The district began its grade-level change this year with the elementaries.
By MIKE VAN CLEAVE
VINDICATOR CORRESPONDENT
CORTLAND -- Beginning next school year, Lakeview High School will no longer have eighth-graders scurrying about to find their classes.
After more than a year of planning, the Lakeview Board of Education agreed Monday night to implement the second part of a grade-level change for Lakeview schools that will expand grades on the elementary level and cut the eighth grade from the high school level.
"There has always been a sentiment among parents that fifth-graders don't belong in middle school and eighth-graders don't belong in high school," Superintendent Matthew Chojnacki said.
Last year, the elementary schools were responsible for pupils in kindergarten through fourth grade, the middle school had pupils in grades five through seven, and the high school had pupils from grades eight through 12.

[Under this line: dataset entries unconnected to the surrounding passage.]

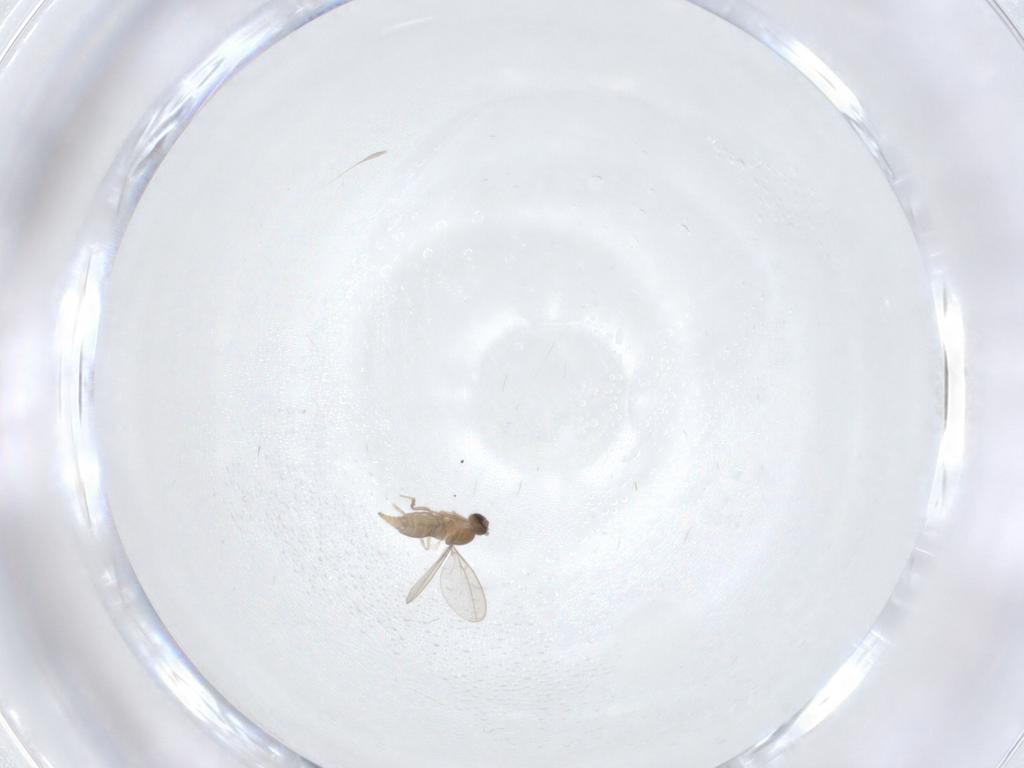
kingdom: Animalia
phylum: Arthropoda
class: Insecta
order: Diptera
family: Cecidomyiidae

Chojnacki said the change next year will make the grade levels more like school districts in surrounding areas: The high school will have grades nine through 12, elementary schools will have grades kindergarten through five, and the middle school will have grades six through eight.
The change is part of a two-part plan to get "better utilization of staff and buildings," the superintendent said.
Dividing elementaries
Before this year, the school district's two elementary schools -- Bazetta Elementary and Cortland Elementary -- were both for pupils in kindergarten through fourth grade.
Part one of the plan, which began this year, designated Bazetta Elementary for all pupils in kindergarten through second grade and Cortland Elementary for pupils in grades three and four.
The plan has not been without its challenges, however.
Chojnacki and district Treasurer Milt Williams said the district had to make substantial changes to busing routes.
Dawn Olejnik, a parent of three district children, was unhappy with the busing changes because her son, who is in the fifth grade, has to walk 1,500 feet through a wooded area to get to his bus stop.
Olejnik, who lives on a dead-end road, said her two daughters, who both attend Bazetta Elementary, are picked up in front of her home every day as was her son before the change.
She said the walk down the unpopulated street is a risk to her son's health because if he fell and hurt himself no one would be around to help him.
Chojnacki and Williams said that they would address her complaint to see if it has merit.
The board will meet again Dec. 1 to vote on placing a tax levy on the March primary ballot.